A tug and a pull…

I’m starting this Wednesday morning with a confession:  over the past couple of years, as I have worked with the concept of “discernment”, lived in a place of discernment, worked to always practice true discernment, listened, prayed, thought, probed –truthfully, I have come, well, to dislike the word discernment.  In fact, as of yesterday, I would do anything to avoid the word, the concept, the idea — if, sitting across from someone, they had leaned forward and told me in hushed tones that they were in a period of discernment, I probably would have had to leave the room — no matter the depth of their sincerity or need.  The word had become like the sound of crushing ground glass on my too-sensitive ears, especially these past few summer months while I was in self-imposed retirement from my journey.

That is where I was.  Over the past few days, and especially yesterday, that has all changed.

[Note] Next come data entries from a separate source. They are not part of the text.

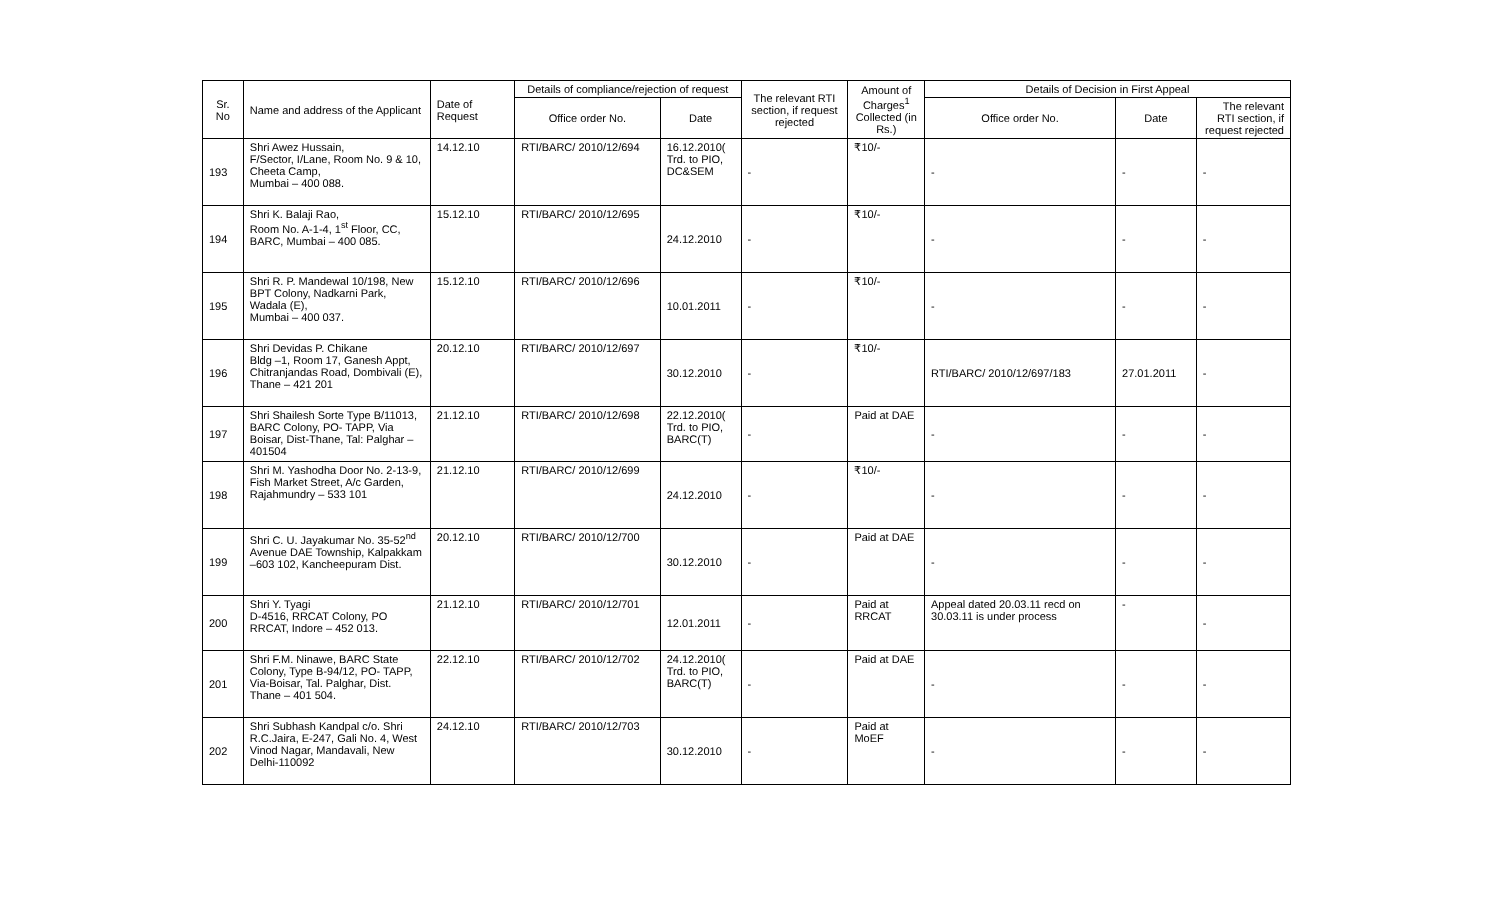| Sr. No | Name and address of the Applicant | Date of Request | Details of compliance/rejection of request | | The relevant RTI section, if request rejected | Amount of Charges<sup>1</sup> Collected (in Rs.) | Details of Decision in First Appeal | | |
| --- | --- | --- | --- | --- | --- | --- | --- | --- | --- |
| | | | Office order No. | Date | | | Office order No. | Date | The relevant RTI section, if request rejected |
| 193 | Shri Awez Hussain, F/Sector, I/Lane, Room No. 9 & 10, Cheeta Camp, Mumbai – 400 088. | 14.12.10 | RTI/BARC/ 2010/12/694 | 16.12.2010( Trd. to PIO, DC&SEM | - | ₹10/- | - | - | - |
| 194 | Shri K. Balaji Rao, Room No. A-1-4, 1<sup>st</sup> Floor, CC, BARC, Mumbai – 400 085. | 15.12.10 | RTI/BARC/ 2010/12/695 | 24.12.2010 | - | ₹10/- | - | - | - |
| 195 | Shri R. P. Mandewal 10/198, New BPT Colony, Nadkarni Park, Wadala (E), Mumbai – 400 037. | 15.12.10 | RTI/BARC/ 2010/12/696 | 10.01.2011 | - | ₹10/- | - | - | - |
| 196 | Shri Devidas P. Chikane Bldg –1, Room 17, Ganesh Appt, Chitranjandas Road, Dombivali (E), Thane – 421 201 | 20.12.10 | RTI/BARC/ 2010/12/697 | 30.12.2010 | - | ₹10/- | RTI/BARC/ 2010/12/697/183 | 27.01.2011 | - |
| 197 | Shri Shailesh Sorte Type B/11013, BARC Colony, PO- TAPP, Via Boisar, Dist-Thane, Tal: Palghar – 401504 | 21.12.10 | RTI/BARC/ 2010/12/698 | 22.12.2010( Trd. to PIO, BARC(T) | - | Paid at DAE | - | - | - |
| 198 | Shri M. Yashodha Door No. 2-13-9, Fish Market Street, A/c Garden, Rajahmundry – 533 101 | 21.12.10 | RTI/BARC/ 2010/12/699 | 24.12.2010 | - | ₹10/- | - | - | - |
| 199 | Shri C. U. Jayakumar No. 35-52<sup>nd</sup> Avenue DAE Township, Kalpakkam –603 102, Kancheepuram Dist. | 20.12.10 | RTI/BARC/ 2010/12/700 | 30.12.2010 | - | Paid at DAE | - | - | - |
| 200 | Shri Y. Tyagi D-4516, RRCAT Colony, PO RRCAT, Indore – 452 013. | 21.12.10 | RTI/BARC/ 2010/12/701 | 12.01.2011 | - | Paid at RRCAT | Appeal dated 20.03.11 recd on 30.03.11 is under process | - | - |
| 201 | Shri F.M. Ninawe, BARC State Colony, Type B-94/12, PO- TAPP, Via-Boisar, Tal. Palghar, Dist. Thane – 401 504. | 22.12.10 | RTI/BARC/ 2010/12/702 | 24.12.2010( Trd. to PIO, BARC(T) | - | Paid at DAE | - | - | - |
| 202 | Shri Subhash Kandpal c/o. Shri R.C.Jaira, E-247, Gali No. 4, West Vinod Nagar, Mandavali, New Delhi-110092 | 24.12.10 | RTI/BARC/ 2010/12/703 | 30.12.2010 | - | Paid at MoEF | - | - | - |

Oh, its not like I didn’t make what others might call “progress” along my journey during these months of repose from striving.  I am continually obsessed with the image of  a fork in the road…and the thought that, in our American culture, the expectation is that I should choose one or the other fork and get on with it.  But when I see the fork, I just keep seeing myself running ahead on the grass between.  Is that a failure to choose, or an acknowledgement that there are unseen roads that need to be followed, buried beneath the grass?

But yesterday, for a moment, in the middle of just a daily event, before my human, controlling mind could grasp what was happening, there was just a little tug….and I paid attention  — I stopped for just a second to record the feeling, to look around and see what was going on when it happened, and to listen to the possibility.  And then I went on with what I was doing.   And in that moment, I was given a wider view of just what living in discernment actually means.

You see, I, like so many other over-educated, over-achieving Americans, think that the process of discernment will lead me to a destination.  If I listen, I will get an answer.  My life will be in order, my faithfullness will be rewarded — I will find true peace and happiness.  And that, my friends, is not what discernment brings.  I have been wrong.

A life lived in discernment can, perhaps, bring the courage and the guidance to fuel your next step.  Maybe.  Or maybe not.  I’ll let you know after I take that next step.  And I’ll keep listening for that tiny tug that pulls me I don’t know where.